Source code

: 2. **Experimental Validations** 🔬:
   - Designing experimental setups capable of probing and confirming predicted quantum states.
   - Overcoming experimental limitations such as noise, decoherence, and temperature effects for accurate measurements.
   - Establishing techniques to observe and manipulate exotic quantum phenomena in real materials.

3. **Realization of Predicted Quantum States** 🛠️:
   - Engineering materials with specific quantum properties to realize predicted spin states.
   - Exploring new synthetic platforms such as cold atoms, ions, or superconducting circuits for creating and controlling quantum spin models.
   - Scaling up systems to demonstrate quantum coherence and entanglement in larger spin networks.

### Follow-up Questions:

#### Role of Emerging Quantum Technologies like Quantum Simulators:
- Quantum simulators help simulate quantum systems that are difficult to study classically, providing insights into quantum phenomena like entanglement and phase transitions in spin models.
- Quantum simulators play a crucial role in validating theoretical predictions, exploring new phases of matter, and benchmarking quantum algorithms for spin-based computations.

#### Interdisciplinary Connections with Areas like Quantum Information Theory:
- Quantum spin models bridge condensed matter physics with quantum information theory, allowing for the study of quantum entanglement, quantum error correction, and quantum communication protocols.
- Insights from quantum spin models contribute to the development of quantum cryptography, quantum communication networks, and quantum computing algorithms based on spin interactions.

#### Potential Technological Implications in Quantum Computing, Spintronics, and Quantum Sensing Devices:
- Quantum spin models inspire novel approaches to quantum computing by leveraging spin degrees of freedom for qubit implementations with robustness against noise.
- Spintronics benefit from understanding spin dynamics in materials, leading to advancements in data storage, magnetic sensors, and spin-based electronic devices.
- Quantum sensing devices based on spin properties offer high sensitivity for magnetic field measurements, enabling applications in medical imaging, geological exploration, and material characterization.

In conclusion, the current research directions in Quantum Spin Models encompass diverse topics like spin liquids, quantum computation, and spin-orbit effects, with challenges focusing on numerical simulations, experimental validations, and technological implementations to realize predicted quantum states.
============================================================
Task item: Reproduce, exactly as they stand in the data above, the lines from the one that holds "- Exploring new" to the one that holds "- Insights from", inclusive.

Your response:
   - Exploring new synthetic platforms such as cold atoms, ions, or superconducting circuits for creating and controlling quantum spin models.
   - Scaling up systems to demonstrate quantum coherence and entanglement in larger spin networks.

### Follow-up Questions:

#### Role of Emerging Quantum Technologies like Quantum Simulators:
- Quantum simulators help simulate quantum systems that are difficult to study classically, providing insights into quantum phenomena like entanglement and phase transitions in spin models.
- Quantum simulators play a crucial role in validating theoretical predictions, exploring new phases of matter, and benchmarking quantum algorithms for spin-based computations.

#### Interdisciplinary Connections with Areas like Quantum Information Theory:
- Quantum spin models bridge condensed matter physics with quantum information theory, allowing for the study of quantum entanglement, quantum error correction, and quantum communication protocols.
- Insights from quantum spin models contribute to the development of quantum cryptography, quantum communication networks, and quantum computing algorithms based on spin interactions.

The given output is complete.